Weather forecasts are on target to give Texas Panhandle residents a break if they decide to view Wednesday's predawn lunar eclipse.
Compared to nightly conditions in recent weeks, temperatures early Wednesday are only expected to dip into the 30s and lower 40s with wind chills in the 30s under mostly clear skies as the moon enters the Earth's shadow about 10 minutes before 5 a.m., forecasts show.
These are the prime viewing times, according to timeanddate.com.:
• 5:48 a.m.: The crescent-shaped leading edge of the Earth's full shadow begins covering the full moon.
• 6:51 a.m.: The Earth's shadow completely covers the moon, turning it a reddish color. The moon will begin to sink below the west-northwestern horizon during totality.

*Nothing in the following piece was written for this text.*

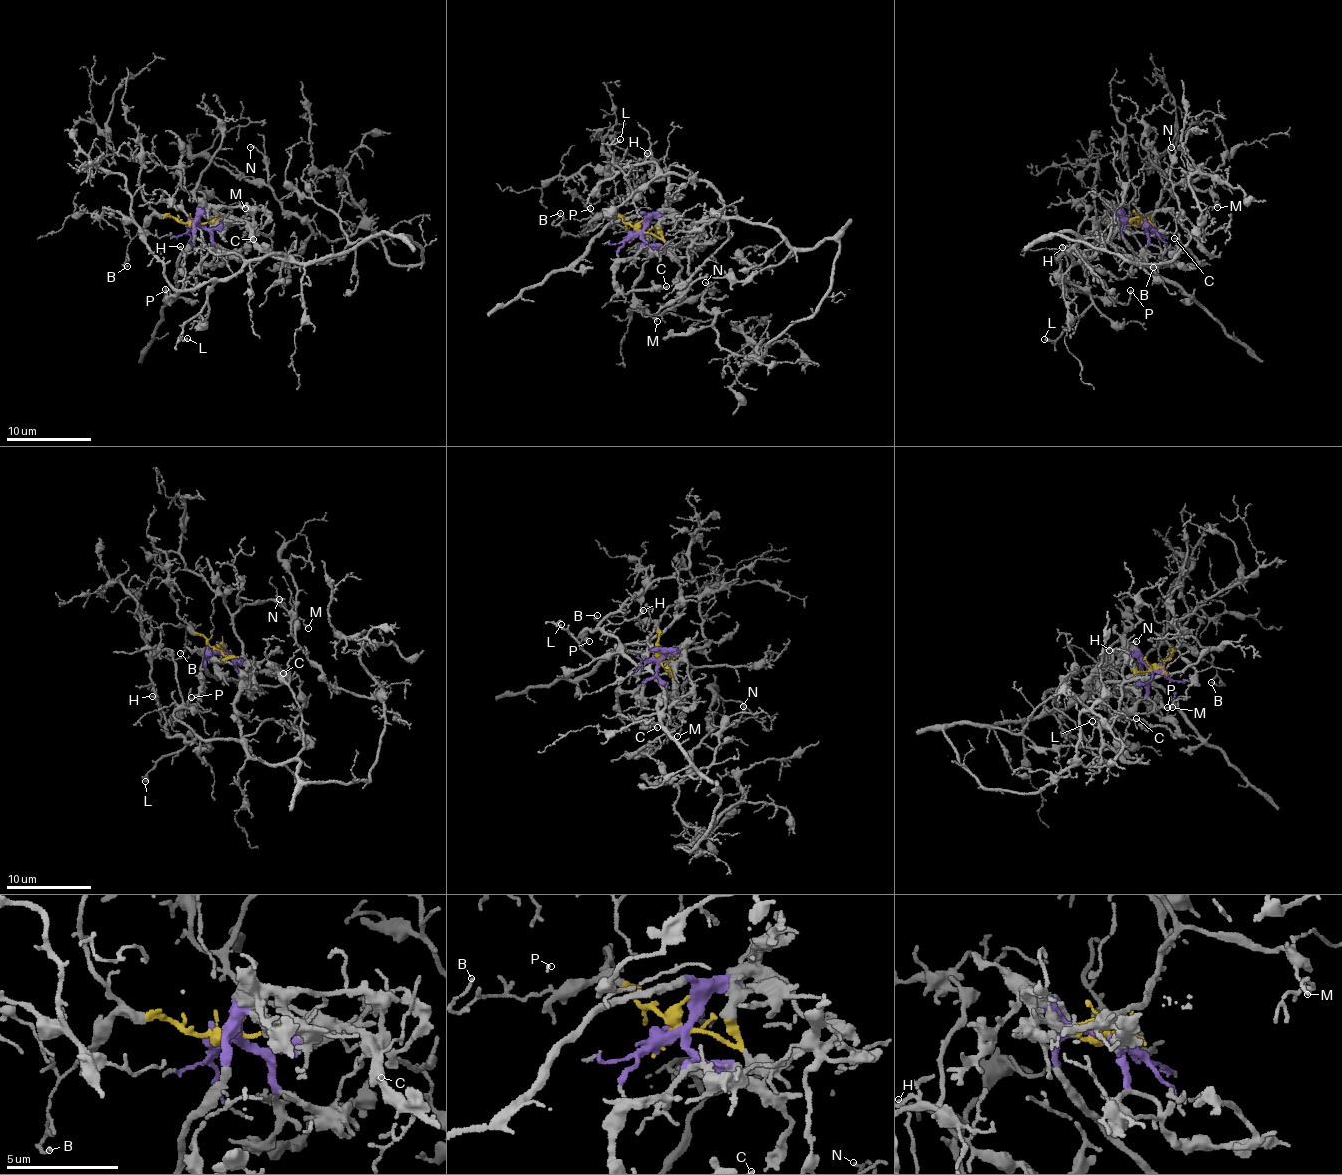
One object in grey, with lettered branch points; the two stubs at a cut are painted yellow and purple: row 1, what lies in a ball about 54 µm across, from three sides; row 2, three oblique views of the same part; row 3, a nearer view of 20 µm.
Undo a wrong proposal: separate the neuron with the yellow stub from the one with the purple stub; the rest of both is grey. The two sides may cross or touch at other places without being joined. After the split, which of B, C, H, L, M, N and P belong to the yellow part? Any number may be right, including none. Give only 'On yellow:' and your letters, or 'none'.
On yellow: B, H, L, M, N, P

Media reports are blaring the name for the upcoming astronomical phenomenon, which mixes several aspects of the moon's orbit around the Earth.
Wednesday morning's eclipse is being called a "Super Blue Blood Moon Eclipse."
"Super" refers to the moon being at perigee, or its closest point to Earth, which will make it appear larger in the sky. "Blue" comes from the term given to the second full moon in a month. "Blood" comes from the rusty, reddish color the moon turns as it is covered by the Earth's shadow.
Wednesday will be the first time since 1866 that all of those elements have coincided for a lunar eclipse visible from the U.S., according to Space.com.